What you have to do -> Using the data below, work out how many lines contain the word "September", then state that number without comment.

Extracted material ->
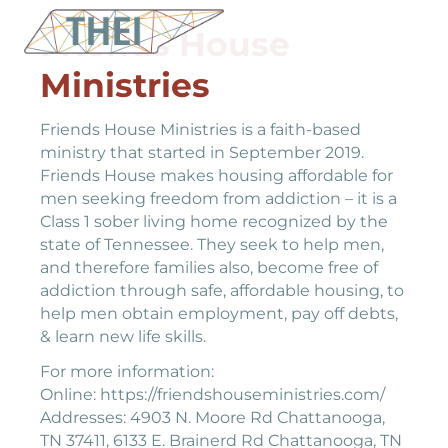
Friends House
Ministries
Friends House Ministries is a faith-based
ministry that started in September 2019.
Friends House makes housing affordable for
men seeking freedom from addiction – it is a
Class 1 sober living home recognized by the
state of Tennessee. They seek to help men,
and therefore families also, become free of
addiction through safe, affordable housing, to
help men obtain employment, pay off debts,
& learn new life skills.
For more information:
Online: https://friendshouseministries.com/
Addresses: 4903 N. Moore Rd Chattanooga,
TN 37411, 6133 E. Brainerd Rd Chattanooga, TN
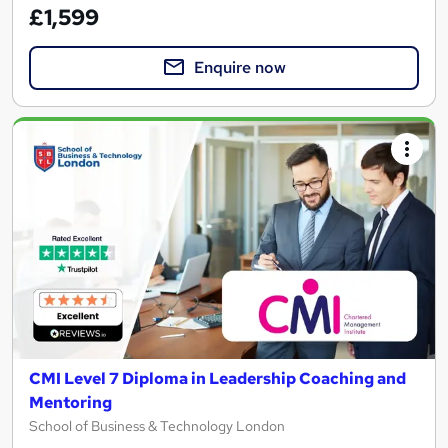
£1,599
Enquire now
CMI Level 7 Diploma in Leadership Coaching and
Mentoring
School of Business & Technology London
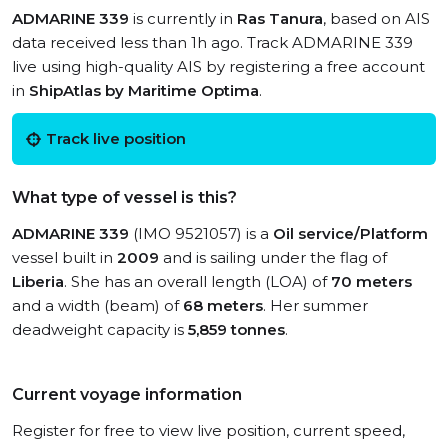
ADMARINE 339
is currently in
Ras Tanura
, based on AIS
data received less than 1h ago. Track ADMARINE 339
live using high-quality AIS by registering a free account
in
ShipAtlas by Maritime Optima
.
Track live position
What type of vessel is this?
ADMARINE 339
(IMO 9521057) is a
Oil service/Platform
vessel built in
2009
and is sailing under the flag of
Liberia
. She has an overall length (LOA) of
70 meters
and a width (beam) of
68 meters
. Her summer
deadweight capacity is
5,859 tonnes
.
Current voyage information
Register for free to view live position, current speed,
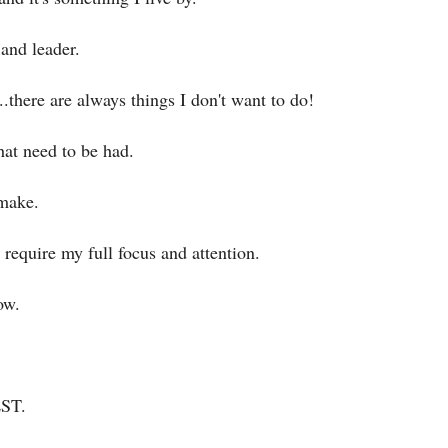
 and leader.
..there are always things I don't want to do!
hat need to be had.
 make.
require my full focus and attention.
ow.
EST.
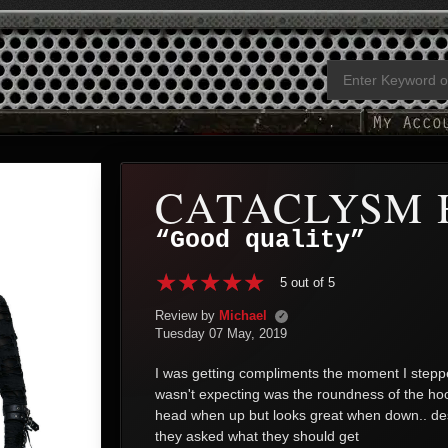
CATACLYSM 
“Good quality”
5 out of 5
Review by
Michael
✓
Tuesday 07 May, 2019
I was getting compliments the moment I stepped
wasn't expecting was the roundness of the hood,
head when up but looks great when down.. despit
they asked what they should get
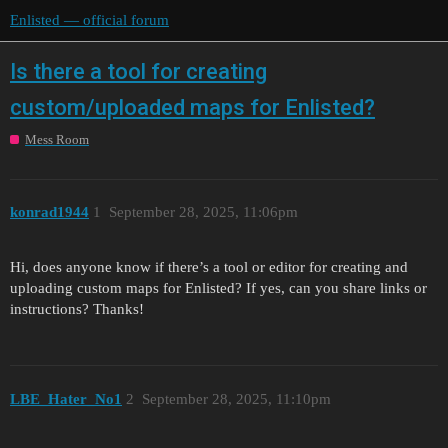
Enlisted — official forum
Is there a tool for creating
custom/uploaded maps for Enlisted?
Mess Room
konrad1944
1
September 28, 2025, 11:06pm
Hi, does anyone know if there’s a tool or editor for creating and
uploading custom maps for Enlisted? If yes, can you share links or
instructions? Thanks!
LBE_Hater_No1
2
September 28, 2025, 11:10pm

Result for this exercise -> 3